JR東海が画期的手法!富士川橋梁から3Dスキャナーをつり下げて洗掘調査
2017年5月30日

管理人のイエイリです。

東海道新幹線の新富士駅~静岡駅間にかかかる富士川橋梁は、川が急流のため、台風などで増水すると橋脚周りの地盤が掘られる「洗掘」が起こり、橋脚が傾斜するなどの被害が発生する恐れがあります。

そこで東海旅客鉄道(JR東海)橋脚の周りには、洗掘防止用の「根固めブロック」約4万個を設置しています。

そして増水後には、橋脚周辺や下流側先端部のブロックが、沈下や移動をしていないかを、ヘリコプターによる航空測量や河川内での現地踏査で地道に確認してきました。

増水後の根固めブロックの調査。
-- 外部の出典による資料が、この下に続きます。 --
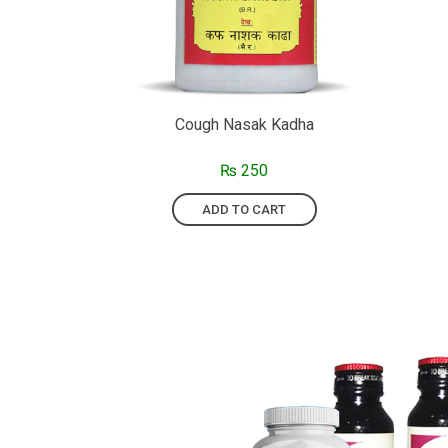
Cough Nasak Kadha
₨
250
ADD TO CART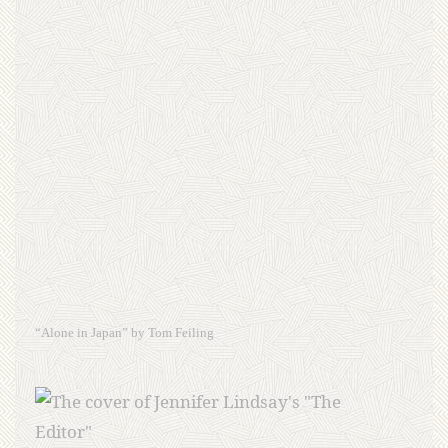
“Alone in Japan” by Tom Feiling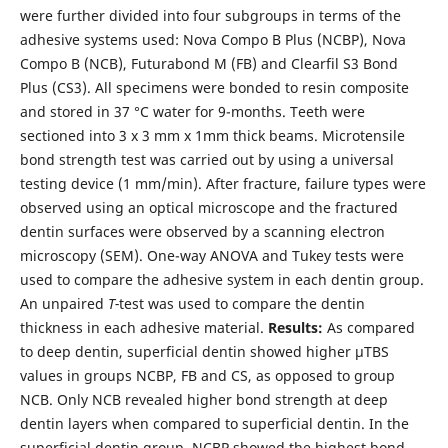
were further divided into four subgroups in terms of the
adhesive systems used: Nova Compo B Plus (NCBP), Nova
Compo B (NCB), Futurabond M (FB) and Clearfil S3 Bond
Plus (CS3). All specimens were bonded to resin composite
and stored in 37 °C water for 9-months. Teeth were
sectioned into 3 x 3 mm x 1mm thick beams. Microtensile
bond strength test was carried out by using a universal
testing device (1 mm/min). After fracture, failure types were
observed using an optical microscope and the fractured
dentin surfaces were observed by a scanning electron
microscopy (SEM). One-way ANOVA and Tukey tests were
used to compare the adhesive system in each dentin group.
An unpaired
T-
test was used to compare the dentin
thickness in each adhesive material.
Results:
As compared
to deep dentin, superficial dentin showed higher µTBS
values in groups NCBP, FB and CS, as opposed to group
NCB. Only NCB revealed higher bond strength at deep
dentin layers when compared to superficial dentin. In the
superficial dentin group, NCBP showed the highest bond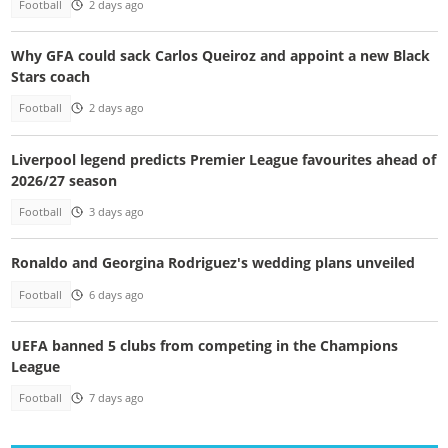
Football
2 days ago
Why GFA could sack Carlos Queiroz and appoint a new Black
Stars coach
Football
2 days ago
Liverpool legend predicts Premier League favourites ahead of
2026/27 season
Football
3 days ago
Ronaldo and Georgina Rodriguez's wedding plans unveiled
Football
6 days ago
UEFA banned 5 clubs from competing in the Champions
League
Football
7 days ago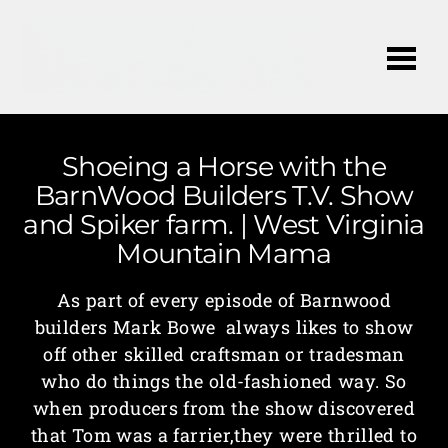
Me
Shoeing a Horse with the
BarnWood Builders T.V. Show
and Spiker farm. | West Virginia
Mountain Mama
As part of every episode of Barnwood
builders Mark Bowe always likes to show
off other skilled craftsman or tradesman
who do things the old-fashioned way. So
when producers from the show discovered
that Tom was a farrier,they were thrilled to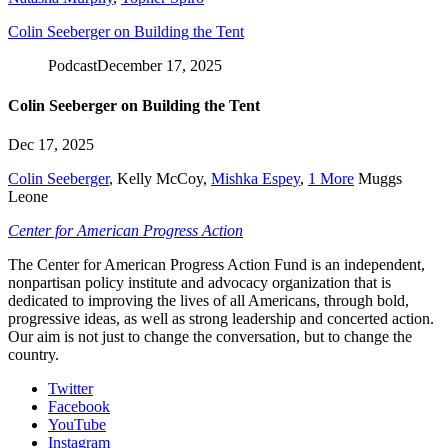
Colin Seeberger on Building the Tent
Podcast
December 17, 2025
Colin Seeberger on Building the Tent
Dec 17, 2025
Colin Seeberger
,
Kelly McCoy
,
Mishka Espey
,
1 More
Muggs
Leone
Center for American Progress Action
The Center for American Progress Action Fund is an independent,
nonpartisan policy institute and advocacy organization that is
dedicated to improving the lives of all Americans, through bold,
progressive ideas, as well as strong leadership and concerted action.
Our aim is not just to change the conversation, but to change the
country.
Twitter
Facebook
YouTube
Instagram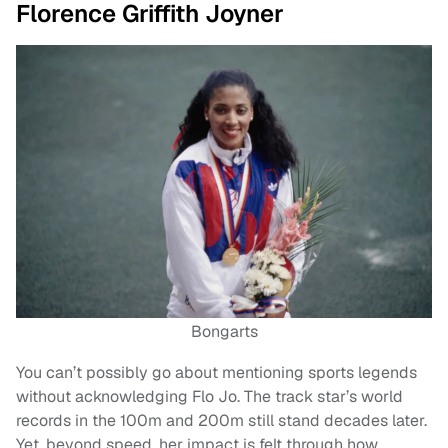
Florence Griffith Joyner
Bongarts
You can’t possibly go about mentioning sports legends
without acknowledging Flo Jo. The track star’s world
records in the 100m and 200m still stand decades later.
Yet, beyond speed, her impact is felt through how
ヘリコプターと河川内の現地踏査で根固めブロックの沈下や移動を調べる(以下の写真、資料:JR東海)

増水後の根固めブロックの調査。ヘリコプターと河川内の現地踏査で根固めブロックの沈下や移動を調べる(以下の写真、資料:JR東海)

しかし、実機のヘリコプターを飛ばすと1回当たり約300万円もかかり、河川内に入って作業するという危険性もあります。

そこでJR東海の小牧研究施設では、この作業を安全かつ効率的に行えるようにするため、

ナ、ナ、ナ、ナント、

 

3Dレーザースキャナー

 

を橋桁の下につり下げ、根固めブロックすべての位置計測できる装置を開発したのです。(JR東海のプレスリリース

3Dレーザースキャナーを使った根固めブロック計測措置の構成

3Dレーザースキャナーを使った根固めブロック計測措置の構成

 

橋脚から3Dスキャナーをつり下ろして計測するイメージ

橋脚から3Dスキャナーをつり下ろして計測するイメージ

 

計測方法は、橋梁からつ吊り下げる「計測治具」に3Dスキャナーを取り付け、橋梁の点検用通路の手すりからぶら下げます。

そして、レーザーで橋脚間にある根固めブロックの位置を点群データとして計測し、次の径間に移動し、計測する、ということを繰り返します。

計測した点群データを事務所に持ち帰り、新開発の専用ソフトで分析すると、誰でも簡単にブロックの沈下や移動が分かります。

計測した点群データのイメージ

計測した点群データのイメージ

専用ソフトによる分析。移動前後の状態を色違いで表示し、移動したものは一目で判断できる

専用ソフトによる分析。移動前後の状態を色違いで表示し、移動したものは一目で判断できる

これまではヘリコプターの費用や運行調整が必要で、計測から結果出力まで約1週間かかっていました。それが、この装置が開発されたおかげで、増水後、水位が低下したらすぐに計測し、1日で結果を得られるようになりました。

そして計測精度は、従来の方法だと±10cmだったのが、

ナ、ナ、ナ、ナント、

 

±2mmに改善

 

され、わずかな移動も見逃さないようになりました。

根固めブロックの計測範囲も以前は橋脚周辺と、下流部先端部の約250個だけだったのが、4万個すべてを“全数検査”できるようになりました。

根固めブロックの計測範囲は「全数検査」に拡大した

根固めブロックの計測範囲は「全数検査」に拡大した

JR東海によると、鉄道橋梁の根固めブロックの位置計測に3Dレーザースキャナーを用いるのは、日本初とのことです。2017年9月から乗務での使用を予定しています。

この装置は、2017年5月に国際航業、ジェイアール東海コンサルタンツと共同で特許出願済みです。

複雑な形や配置をしている構造物も、点群データで「IoT(モノのインターネット)」的に管理すると効率的ですね。